Task item -
Repeat the passage of the zcache message word for word, from "Re: [PATCH 0/8]" to "order of milliseconds.".

Re: [PATCH 0/8] zcache: page cache compression support

From: Nitin Gupta
Date: Sun Jul 18 2010 - 04:12:59 EST


On 07/18/2010 01:20 PM, Pekka Enberg wrote:
> Nitin Gupta wrote:
>> Frequently accessed filesystem data is stored in memory to reduce access to
>> (much) slower backing disks. Under memory pressure, these pages are freed and
>> when needed again, they have to be read from disks again. When combined working
>> set of all running application exceeds amount of physical RAM, we get extereme
>> slowdown as reading a page from disk can take time in order of milliseconds.
>>
>> Memory compression increases effective memory size and allows more pages to
>> stay in RAM. Since de/compressing memory pages is several orders of magnitude
>> faster than disk I/O, this can provide signifant performance gains for many
>> workloads. Also, with multi-cores becoming common, benefits of reduced disk I/O
>> should easily outweigh the problem of increased CPU usage.
>>
>> It is implemented as a "backend" for cleancache_ops [1] which provides
>> callbacks for events such as when a page is to be removed from the page cache
>> and when it is required again. We use them to implement a 'second chance' cache
>> for these evicted page cache pages by compressing and storing them in memory
>> itself.

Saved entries

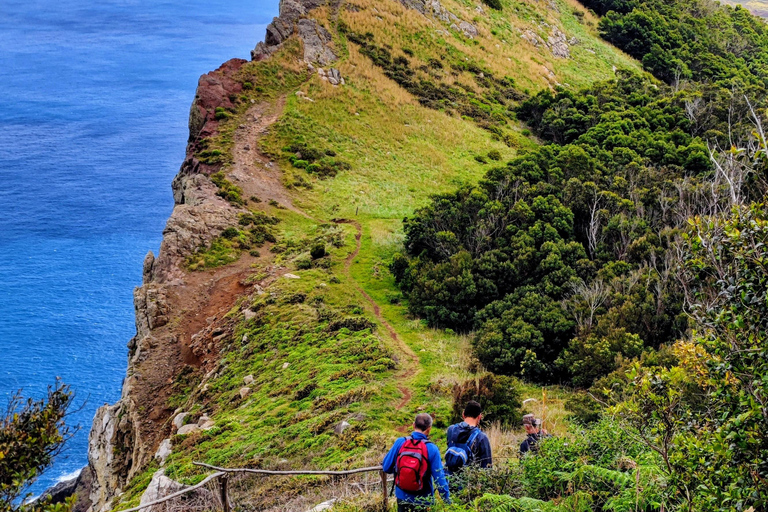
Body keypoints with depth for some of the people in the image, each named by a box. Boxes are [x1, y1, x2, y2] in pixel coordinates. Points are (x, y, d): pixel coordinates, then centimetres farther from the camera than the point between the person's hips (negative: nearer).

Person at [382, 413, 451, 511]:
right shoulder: (432, 449, -16)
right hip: (423, 500, -2)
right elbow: (439, 478, -15)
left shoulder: (400, 442, -10)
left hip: (402, 497, 2)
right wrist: (447, 501, -5)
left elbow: (386, 468, -3)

Expected answer -
Re: [PATCH 0/8] zcache: page cache compression support

From: Nitin Gupta
Date: Sun Jul 18 2010 - 04:12:59 EST


On 07/18/2010 01:20 PM, Pekka Enberg wrote:
> Nitin Gupta wrote:
>> Frequently accessed filesystem data is stored in memory to reduce access to
>> (much) slower backing disks. Under memory pressure, these pages are freed and
>> when needed again, they have to be read from disks again. When combined working
>> set of all running application exceeds amount of physical RAM, we get extereme
>> slowdown as reading a page from disk can take time in order of milliseconds.